_Problem set:_
1. Name every file that the NVMe patch message lists among its changes.
2. Check each statement against the NVMe patch message and mark it yes or no. Quote the words that decide it.
(a) The patch introduces four new properties.
(b) The patch leaves the BAR size calculation as it was.
(c) The patch modifies five files.
3. Write the next part of the NVMe patch message, starting after its final line.

_Source passage:_

[Date Prev][Date Next][Thread Prev][Thread Next][Date Index][Thread Index]
Re: [PATCH v5 12/15] hw/nvme: Initialize capability structures for prima
From: |
Lukasz Maniak |
Subject: |
Re: [PATCH v5 12/15] hw/nvme: Initialize capability structures for primary/secondary controllers |
Date: |
Fri, 18 Feb 2022 15:37:54 +0100 |
On Thu, Feb 17, 2022 at 06:45:01PM +0100, Lukasz Maniak wrote:
> From: Łukasz Gieryk <lukasz.gieryk@linux.intel.com>
>
> With four new properties:
> - sriov_v{i,q}_flexible,
> - sriov_max_v{i,q}_per_vf,
> one can configure the number of available flexible resources, as well as
> the limits. The primary and secondary controller capability structures
> are initialized accordingly.
>
> Since the number of available queues (interrupts) now varies between
> VF/PF, BAR size calculation is also adjusted.
>
> Signed-off-by: Łukasz Gieryk <lukasz.gieryk@linux.intel.com>
> ---
> hw/nvme/ctrl.c | 142 ++++++++++++++++++++++++++++++++++++++++---
> hw/nvme/nvme.h | 4 ++
> include/block/nvme.h | 5 ++
> 3 files changed, 144 insertions(+), 7 deletions(-)

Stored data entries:
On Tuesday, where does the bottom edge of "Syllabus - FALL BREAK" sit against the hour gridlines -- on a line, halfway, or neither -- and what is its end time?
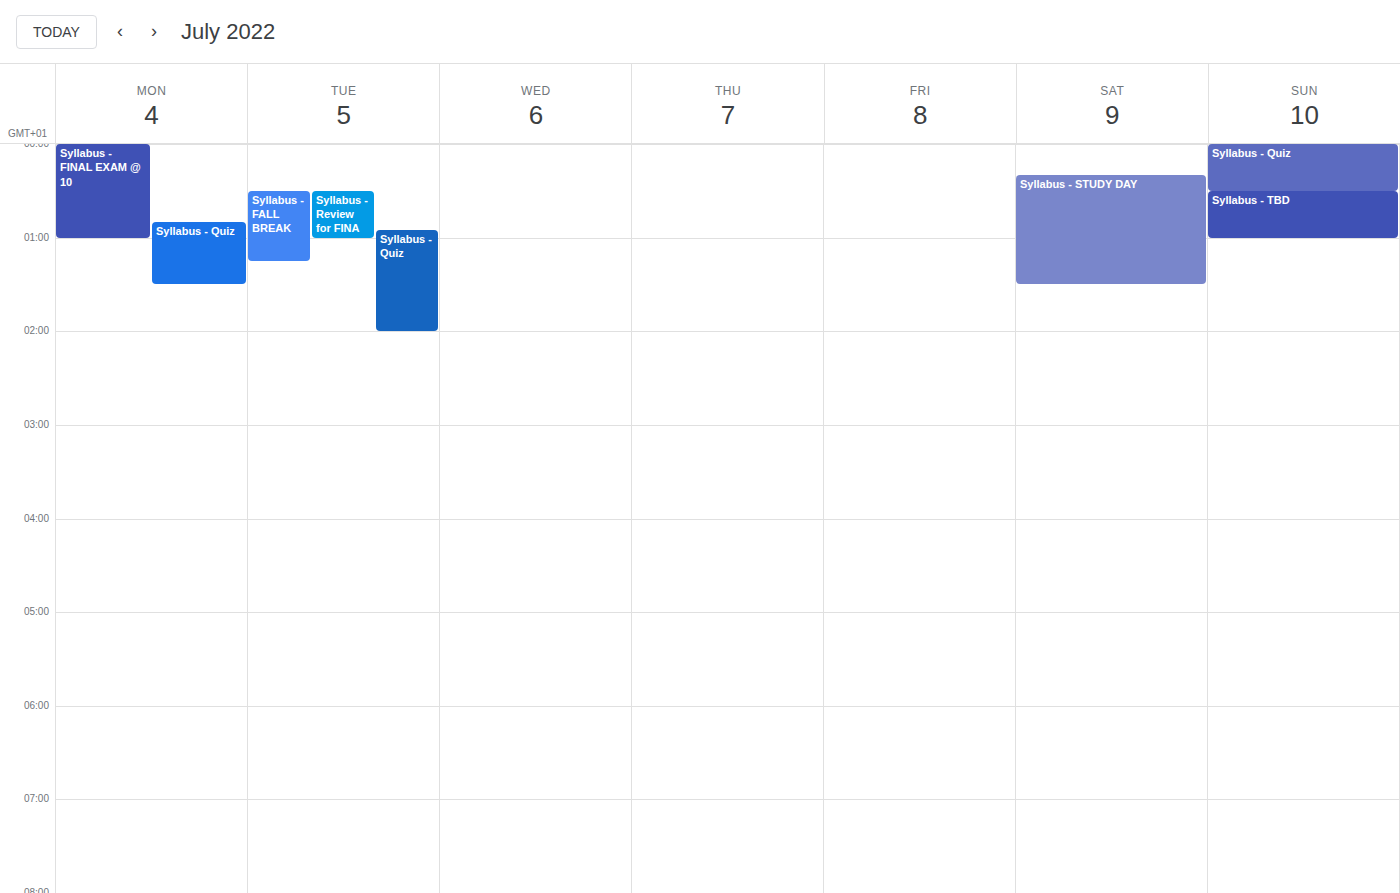
1:15 AM -- neither: a quarter of the way from the 1 AM line to the 2 AM line.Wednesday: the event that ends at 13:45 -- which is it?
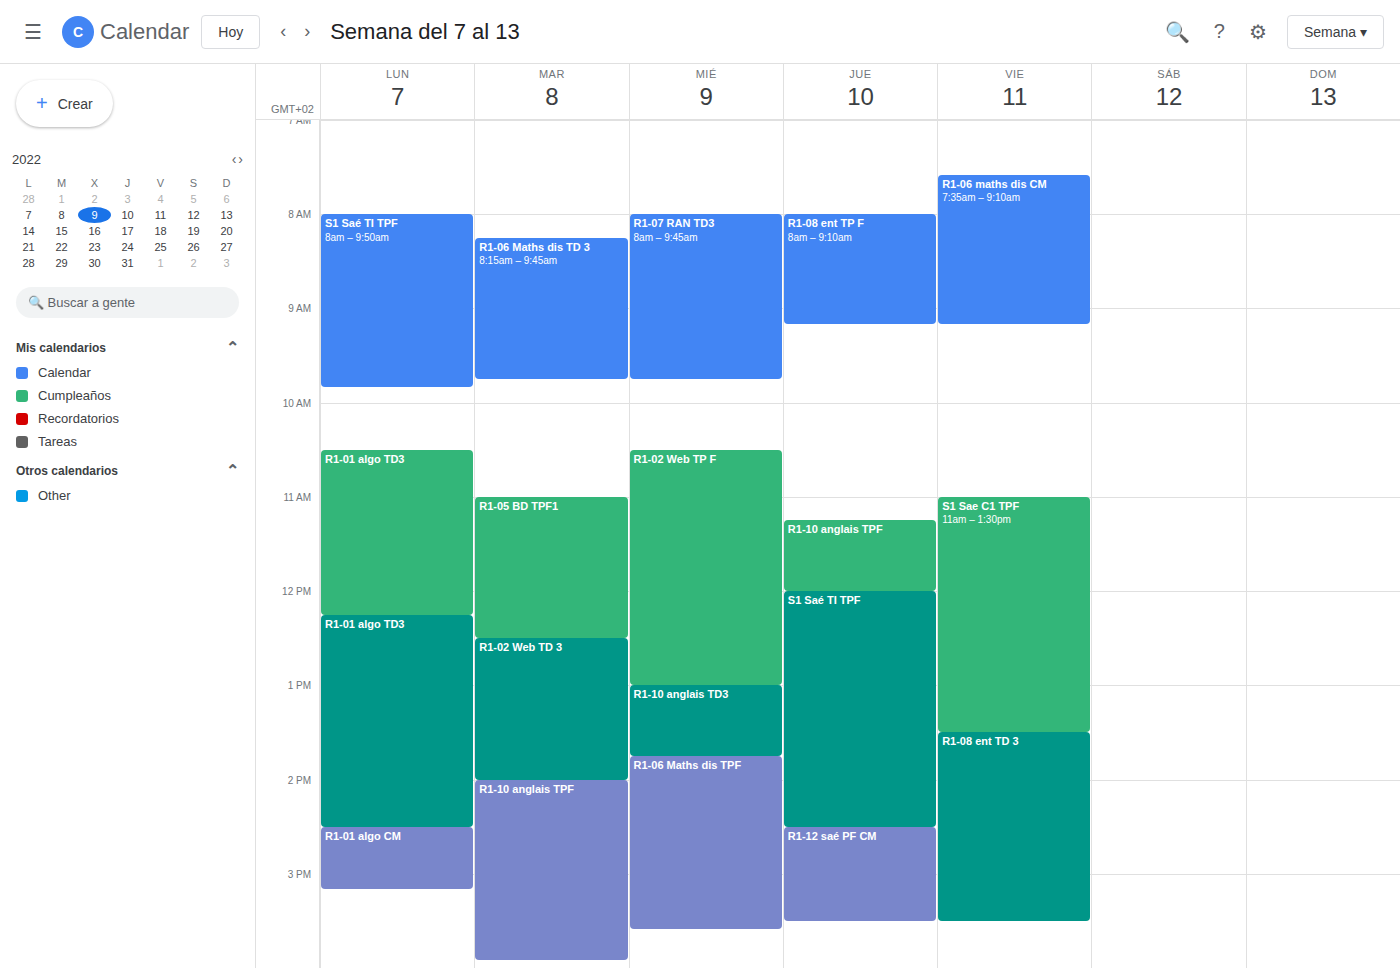
"R1-10 anglais TD3"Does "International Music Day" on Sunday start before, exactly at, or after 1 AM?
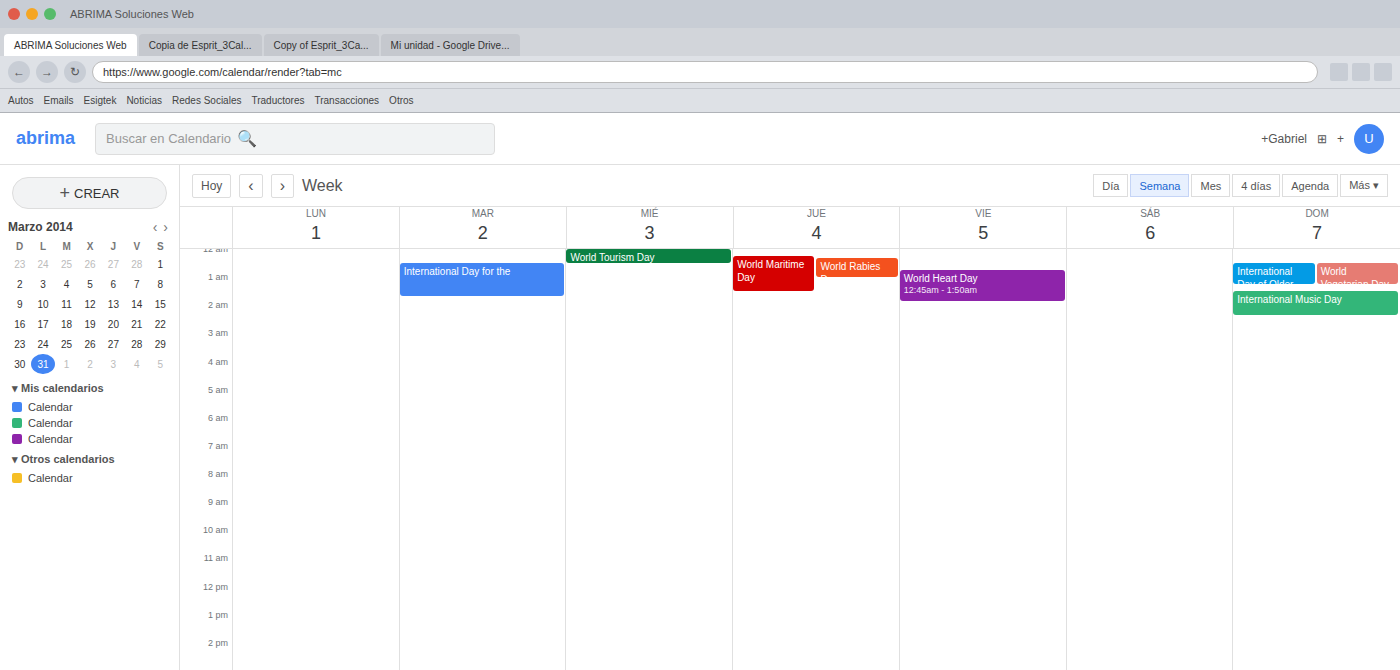
1:30 AM -- after 1 AM, 30 minutes below the 1 AM line.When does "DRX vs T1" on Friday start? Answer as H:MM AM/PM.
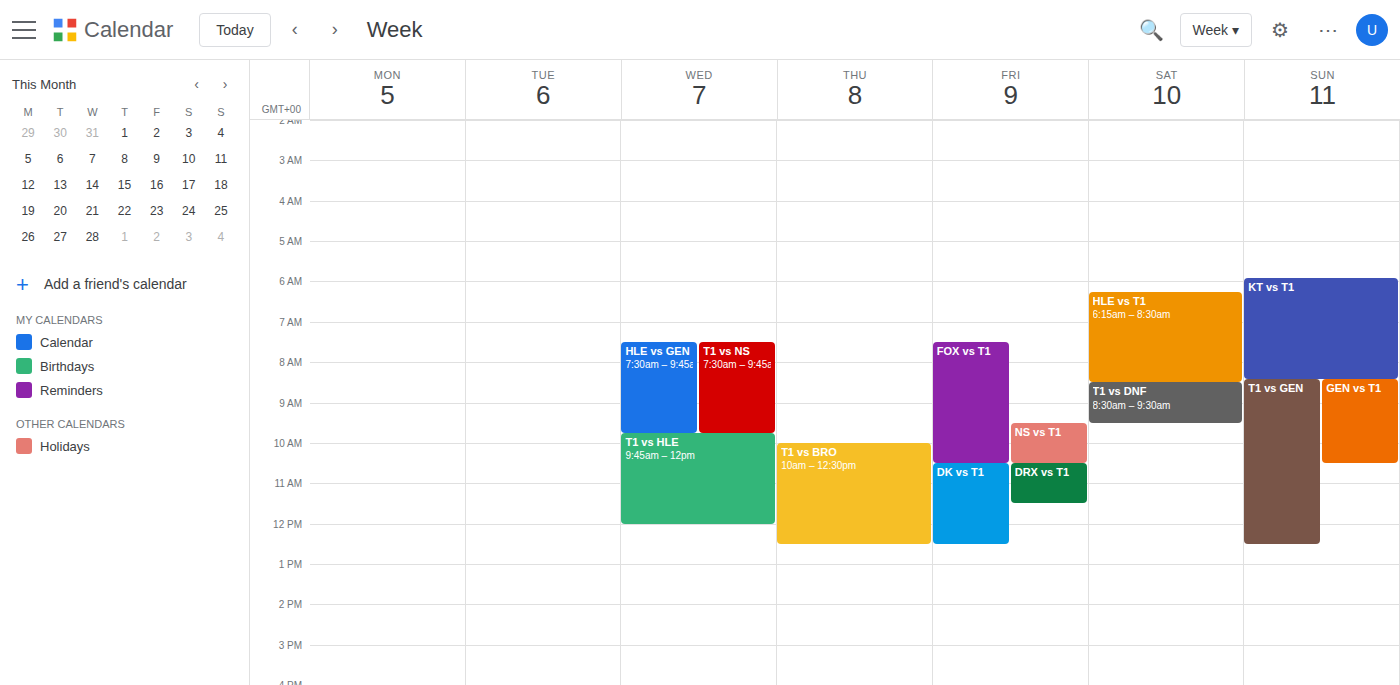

_The responses:_
1.
hw/nvme/ctrl.c
hw/nvme/nvme.h
include/block/nvme.h

2.
(a) Yes: "With four new properties"
(b) No: "BAR size calculation is also adjusted."
(c) No: "3 files changed, 144 insertions(+), 7 deletions(-)"

3.
>
> diff --git a/hw/nvme/ctrl.c b/hw/nvme/ctrl.c
> index 73707565345..2a6a36e733d 100644
> --- a/hw/nvme/ctrl.c
> +++ b/hw/nvme/ctrl.c
> @@ -36,6 +36,10 @@
> * zoned.zasl=<N[optional]>, \
> * zoned.auto_transition=<on|off[optional]>, \
> * sriov_max_vfs=<N[optional]> \
> + * sriov_vq_flexible=<N[optional]> \
> + * sriov_vi_flexible=<N[optional]> \
> + * sriov_max_vi_per_vf=<N[optional]> \
> + * sriov_max_vq_per_vf=<N[optional]> \
> * subsys=<subsys_id>
> * -device nvme-ns,drive=<drive_id>,bus=<bus_name>,nsid=<nsid>,\
> * zoned=<true|false[optional]>, \
> @@ -113,6 +117,29 @@
> * enables reporting of both SR-IOV and ARI capabilities by the NVMe
> device.
> * Virtual function controllers will not report SR-IOV capability.
> *
> + * NOTE: Single Root I/O Virtualization support is experimental.
> + * All the related parameters may be subject to change.
> + *
> + * - `sriov_vq_flexible`
> + * Indicates the total number of flexible queue resources assignable to all
> + * the secondary controllers. Implicitly sets the number of primary
> + * controller's private resources to `(max_ioqpairs - sriov_vq_flexible)`.
> + *
> + * - `sriov_vi_flexible`
> + * Indicates the total number of flexible interrupt resources assignable to
> + * all the secondary controllers. Implicitly sets the number of primary
> + * controller's private resources to `(msix_qsize - sriov_vi_flexible)`.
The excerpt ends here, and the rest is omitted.